Red Moon Pays Off Again

Cameron Masters first became aware of the buck he shot in 2025 two years earlier, when it was a 4-year-old, thick-antlered 7-pointer that might have scored 140 inches. The following year, he saw the deer — bigger that time — locked down with a doe a mile and a half from his property in Franklin County, Indiana.

“He still looked like a big 7-pointer then, nothing like what he became the next year,” he said.

The first trail camera photographs of the no longer slow-growing 7-pointer came in late July 2025. The hunter from Laurel was running five cameras on the property, and the deer managed to trip two units’ triggers.

“When I finally got a decent picture of it, I could see that it had put on between 50 and 60 inches of antler in one season,” he said. “This one had me stumped when I saw it again in 2025. It took me about three weeks to connect the dots.

“It looked like it had a pair of scissors inside. That’s when I knew,” he added.

Images were sparse at first, but most of the 100 he collected were from a third camera he’d set out on a post after seeing big tracks at a fence crossing. He has access to an enormous alfalfa field behind two planted in corn, in which the deer was bedding.

With two businesses — a trucking company and a dry ice and laser cleaning outfit — to run, Cameron doesn’t have much time to hunt, one reason he hunts only the “red moon.” He bought into what he calls the “life-changing” theory about nine years earlier.
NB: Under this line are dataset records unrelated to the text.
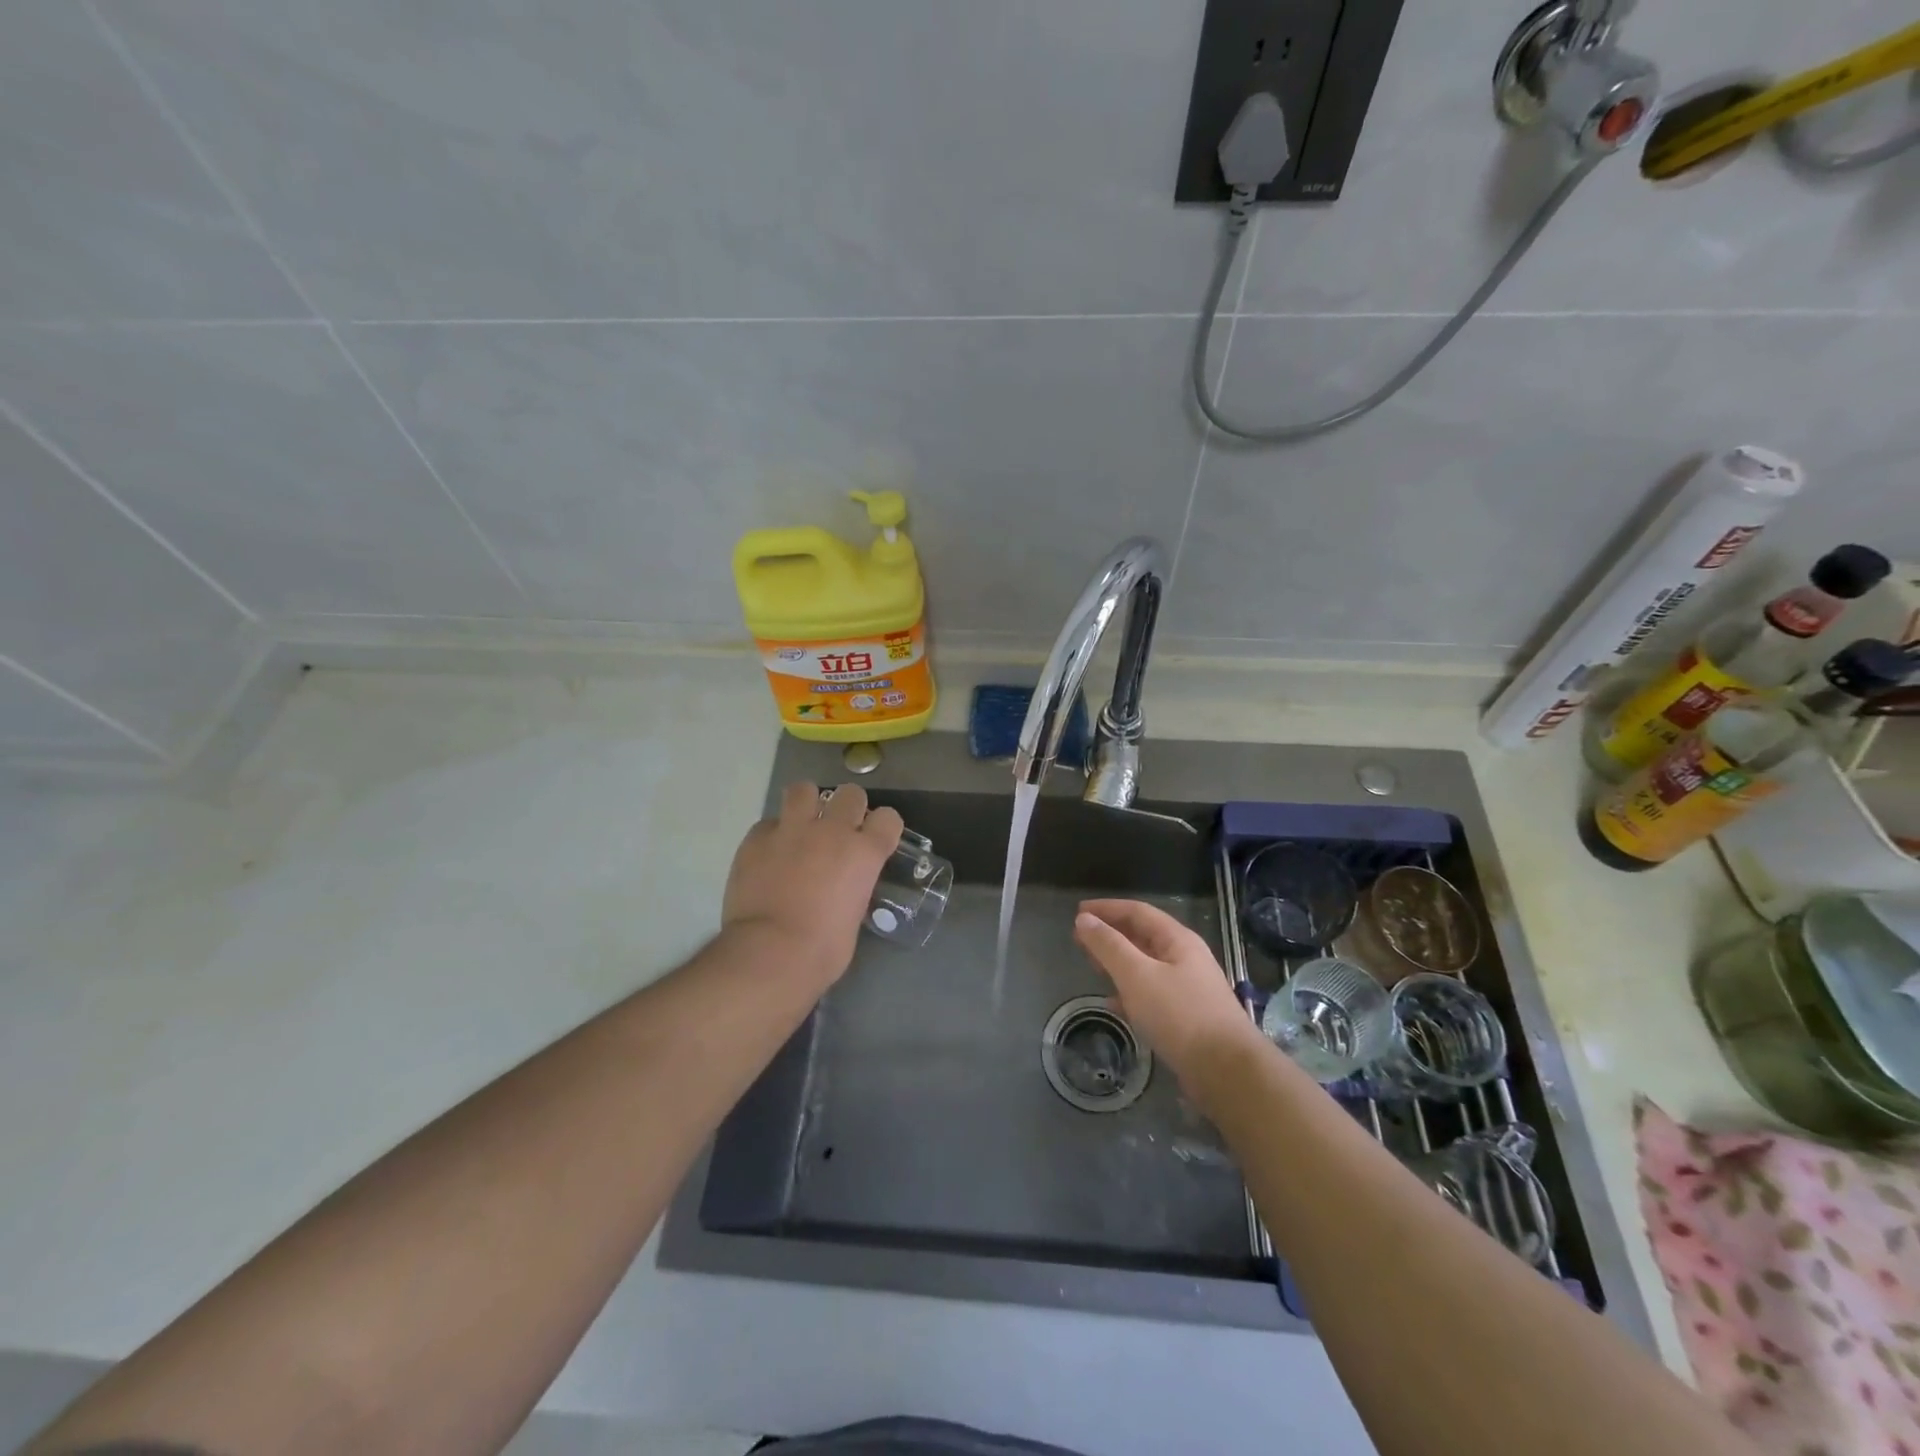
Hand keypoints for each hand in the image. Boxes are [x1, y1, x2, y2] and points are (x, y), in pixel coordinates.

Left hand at [723, 781, 903, 986]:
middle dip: (848, 807)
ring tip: (802, 825)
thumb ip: (852, 889)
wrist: (770, 954)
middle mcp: (832, 832)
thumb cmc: (822, 951)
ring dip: (806, 804)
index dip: (883, 828)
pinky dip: (772, 835)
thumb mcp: (853, 917)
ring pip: (804, 790)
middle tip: (838, 830)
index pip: (888, 818)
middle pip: (850, 794)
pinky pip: (767, 823)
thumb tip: (842, 888)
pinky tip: (769, 855)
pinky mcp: (756, 839)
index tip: (875, 839)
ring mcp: (791, 830)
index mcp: (864, 853)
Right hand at [1074, 899, 1260, 1080]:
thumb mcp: (1137, 975)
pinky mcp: (1187, 1016)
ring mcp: (1188, 988)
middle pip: (1143, 936)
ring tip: (1092, 966)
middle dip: (1111, 934)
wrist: (1227, 1071)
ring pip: (1146, 965)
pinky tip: (1113, 1003)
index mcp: (1177, 940)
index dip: (1106, 908)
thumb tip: (1084, 919)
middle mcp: (1185, 958)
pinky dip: (1129, 991)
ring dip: (1118, 962)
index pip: (1137, 911)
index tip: (1078, 912)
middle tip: (1080, 939)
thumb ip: (1109, 946)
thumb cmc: (1179, 1015)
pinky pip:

“If you’ve got a big mature deer, hunting the red moon is absolutely lethal. The older the deer, the better. It’s worked crazy well for me.

“I basically leave (deer) alone and let them do their thing until then,” he says. “A lot of people wait and hang their hopes on the rut, but I have no use for that.”

Leaving deer alone doesn’t mean he doesn’t try to keep tabs on them. He’s just as serious about knowing where to hunt as he is about when to go, and that requires surveillance.

“I even bought a cheap truck, so people wouldn’t know it was me paying attention to a particular spot,” he said. “I’d park at one end of the cornfield, where there was sort of a hole, and walk the fenceline to the 80-acre alfalfa field to see where all the deer entered it.”

After a second camera began yielding photos, he placed another on a stick near the weedy strip, hoping to pin down the buck’s entry point. The place was littered with large tracks in the mud and torn-up cornstalks.

Before he set out the lollipop camera, all he knew was the deer would be in the alfalfa at night, and then go back into the corn. He thought it was continuing east, but it was turning west within the maze of stalks.

“It had to be that buck,” said the 39-year-old father of two (about to be three).

Three hours after the new camera was in place, he got daylight photos of the buck, confirming his hunch that it had come out of the corn there.

“He was coming out there almost every time. I knew what he was doing, where he wanted to be. The problem was, he was coming out every day after dark, which at least told me where I needed to be.

The season’s first red moon occurred on Oct. 10, but Cameron couldn’t take advantage. He had a wedding to attend on the 11th. He went on Oct. 12, following the phase’s second night. It was 70 degrees that day, and there was a northeast wind, which was perfect for the destination he had in mind.

There were no climbable trees where the trail camera indicated the buck was crossing the fence en route to the alfalfa — including 30 minutes before daylight that morning — so he planned to hunt from the ground. He asked his wife to drive him in.

He got out, backed up to a fencepost within a strip of 6- to 8-feet-tall weeds missed by the bushhog around 4 p.m. He was maybe 45 yards from the camera that had yielded so many photos.

“It’s useless to hunt that place in the mornings because there are too many deer in the field,” he said. “There’s no way to get in there without spooking them.

“In fact, the person who hunted it before I got permission claimed it was unhuntable,” he said.

Because it is so open there, almost all cover vanishes after the crops are harvested.

Cameron heard something moving in the corn, as if a deer had stood, and then he heard antlers possibly raking one of the small trees in the fenceline. After 20 minutes of silence, he heard the telltale thud of a deer jumping the fence.

Five minutes later, his phone buzzed in his pocket. It was a photo of the buck.

“That’s when my heart started pounding,” he said.

He drew when he heard the deer start walking.

He shot when it got to within 15 yards with only 8 minutes of legal daylight remaining.

“It’s kind of funny. I’d told my dad I was going to shoot a good deer from the ground with my bow,” he said.

“That’s my one-and-done story,” he laughs.

The red moon in deer hunting isn’t about the moon’s color. It refers to specific days each month when its gravitational pull peaks, creating “overhead” (Northern Hemisphere) or “underfoot”(Southern Hemisphere) periods that coincide with sunrise/sunset, believed to trigger increased deer movement, especially mature bucks, during daylight hours for better hunting opportunities.

While some hunters swear by it as prime time, scientific evidence is mixed, suggesting it works best alongside other favorable conditions like cold fronts and barometric pressure changes.

Scott Beam measured the 15-pointer for Buckmasters, arriving at 206 7/8 inches.